Chapter 9 Binary Logistic Regression

9.1 Why Logistic Regression in Marketing Analytics

Many important marketing decisions involve binary outcomes:

  • Did the customer buy or not?
  • Did the customer respond to a promotion?
  • Did the customer churn?

In these cases, the dependent variable takes on only two possible values. A standard linear regression model is not appropriate because it can produce predicted values below 0 or above 1 and does not model probabilities correctly.

Binary logistic regression is designed specifically for situations where the outcome is binary. Rather than predicting the outcome directly, logistic regression models the probability that the outcome occurs.

From a marketing perspective, this is powerful: instead of simply predicting “buy” or “not buy,” we can estimate how likely a customer is to buy and then use those probabilities for targeting and decision-making.


9.2 The Direct Marketing Data

In this chapter, we use the directmktg dataset, which contains information on a direct marketing campaign.

The dataset consists of 400 prospects and the following variables:

  • userid: Unique identifier for each prospect
  • age: Prospect age in years
  • gender: Prospect gender (coded as provided)
  • salary: Prospect salary in thousands of dollars
  • buy: Purchase decision (“Yes” or “No”)

The marketing objective is:

Predict whether a prospect will purchase and estimate the probability of purchase.

data(directmktg)

9.3 Splitting Data into Training and Test Samples

To evaluate predictive performance, we split the data into training and test samples using splitsample() from the MKT4320BGSU package.

Usage:

  • splitsample(data, outcome = NULL, group = NULL, choice = NULL, alt = NULL,
    p = 0.75, seed = 4320)
  • where:
    • data is the data frame to split.
    • outcome is the outcome variable used for stratification. Required when group is NULL. Optional when group is provided. For binary logistic regression, it is required.
    • group is NOT USED FOR BINARY LOGISTIC
    • choice is NOT USED FOR BINARY LOGISTIC
    • alt is NOT USED FOR BINARY LOGISTIC
    • p is the proportion of observations to place in the training set. Must be strictly between 0 and 1. Default is 0.75.
    • seed is the random seed for reproducibility.

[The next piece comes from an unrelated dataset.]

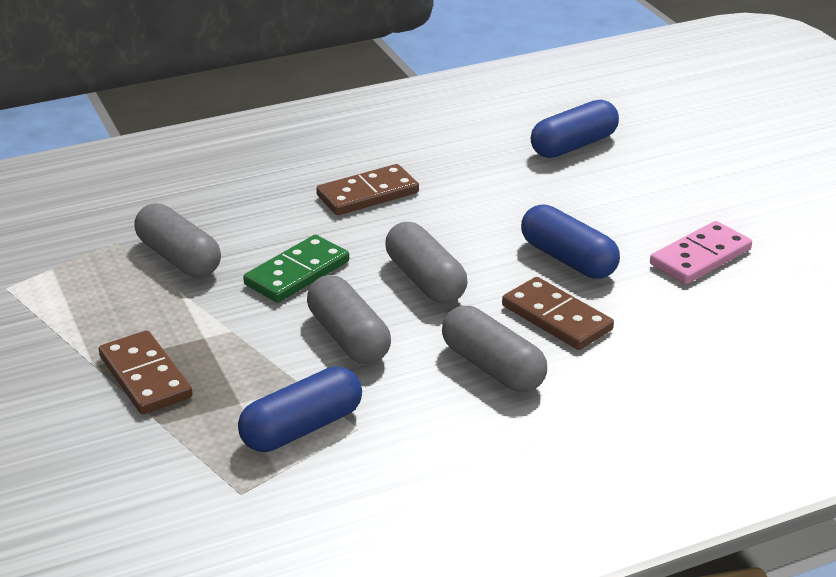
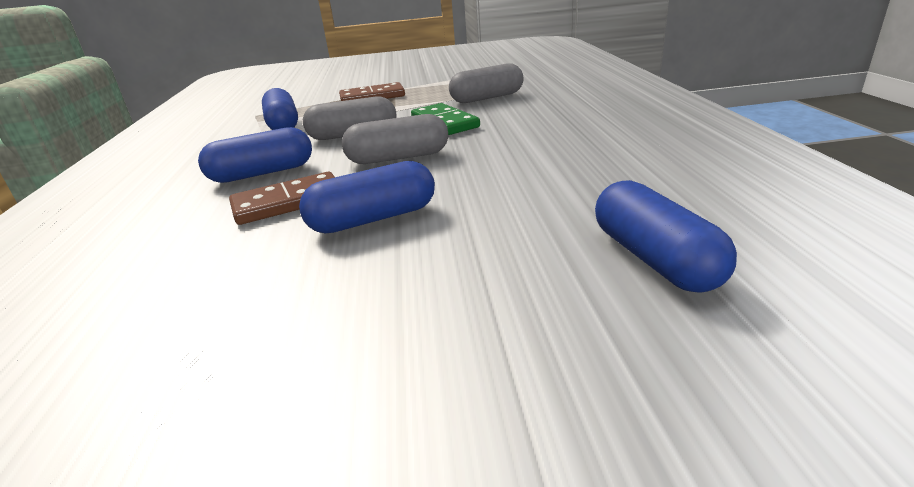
camera: 110 degrees right, 5 degrees down
(368, 194) = (551, 143): brown domino -> none
(493, 367) = (262, 173): grey capsule -> blue capsule
(700, 257) = (292, 312): pink domino -> none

Default is 4320.
sp <- splitsample(directmktg, outcome = "buy")
train <- sp$train
test  <- sp$test

The training data are used to estimate the model. The test data are reserved for out-of-sample evaluation.

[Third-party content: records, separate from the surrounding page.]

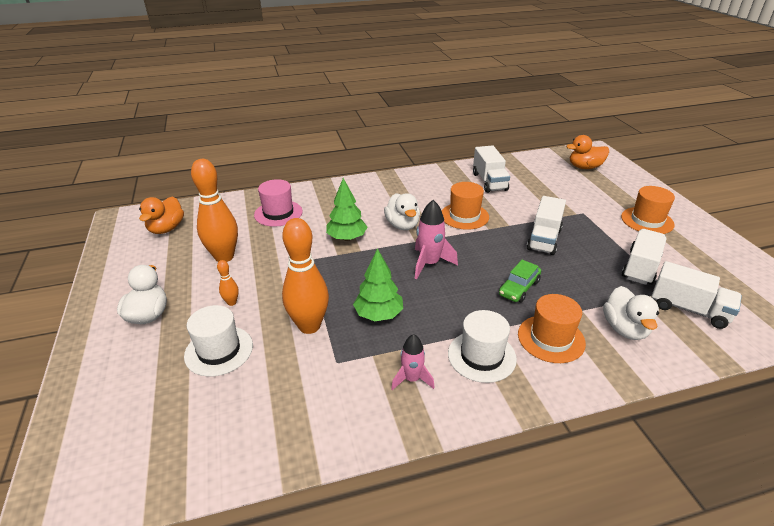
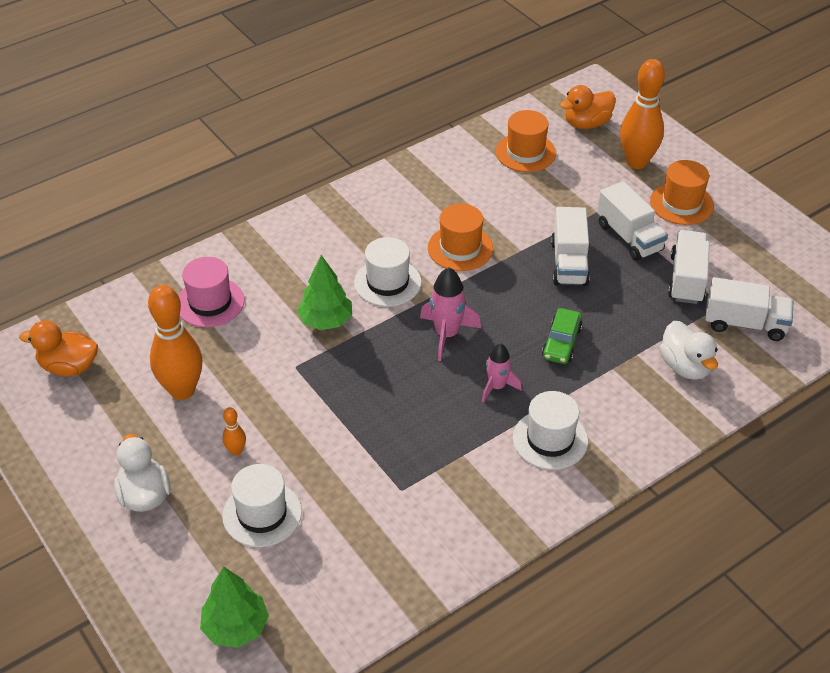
camera: 20 degrees left, 10 degrees up
(166, 229) = (69, 367): orange duck -> orange duck turned 105 degrees clockwise
(309, 326) = (347, 456): orange bowling pin -> orange bowling pin (636, 162)
(378, 315) = (419, 420): green tree -> green tree (236, 627)
(402, 225) = (387, 282): white duck -> white hat
(412, 379) = (489, 486): pink rocket -> pink rocket (497, 387)
(489, 182) = (470, 179): white truck -> white truck (629, 237)
(551, 338) = (614, 399): orange hat -> orange hat (525, 152)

9.4 Estimating a Binary Logistic Regression Model

We estimate a logistic regression model using glm() with family = "binomial". Remember, we want to estimate the model with the train data we just created.

mod <- glm(buy ~ age + gender + salary, data = train, family = "binomial")
summary(mod)

Call:
glm(formula = buy ~ age + gender + salary, family = "binomial", 
    data = train)

Coefficients:
               Estimate Std. Error z value Pr(>|z|)    
(Intercept)  -13.166094   1.621695  -8.119 4.71e-16 ***
age            0.250215   0.032095   7.796 6.38e-15 ***
genderFemale  -0.406881   0.349811  -1.163    0.245    
salary         0.040632   0.006742   6.026 1.68e-09 ***
---
Signif. codes:  0 '***' 0.001 '**' 0.01 '*' 0.05 '.' 0.1 ' ' 1

(Dispersion parameter for binomial family taken to be 1)

    Null deviance: 392.94  on 300  degrees of freedom
Residual deviance: 210.68  on 297  degrees of freedom
AIC: 218.68

Number of Fisher Scoring iterations: 6

The coefficients indicate how each variable affects the log-odds of purchase. The sign of each coefficient tells us whether the variable increases or decreases the likelihood of purchase.

For “nicer” looking results, the summ() function from the jtools package can be used.

library(jtools)
summ(mod, digits = 4)
Observations 301
Dependent variable buy
Type Generalized linear model
Family binomial
Link logit
χ²(3) 182.2574
p 0.0000
Pseudo-R² (Cragg-Uhler) 0.6231
Pseudo-R² (McFadden) 0.4638
AIC 218.6842
BIC 233.5126
Est. S.E. z val. p
(Intercept) -13.1661 1.6217 -8.1187 0.0000
age 0.2502 0.0321 7.7961 0.0000
genderFemale -0.4069 0.3498 -1.1631 0.2448
salary 0.0406 0.0067 6.0265 0.0000
Standard errors: MLE

9.5 Interpreting Odds Ratios

Because log-odds are difficult to interpret, we often convert coefficients to odds ratios. While we can do this by simply taking the natural exponents of the model coefficients (i.e., \(e^{coeff}\)), exp(coef(mod)), you can again use the summ() function from jtools and use the exp = TRUE option.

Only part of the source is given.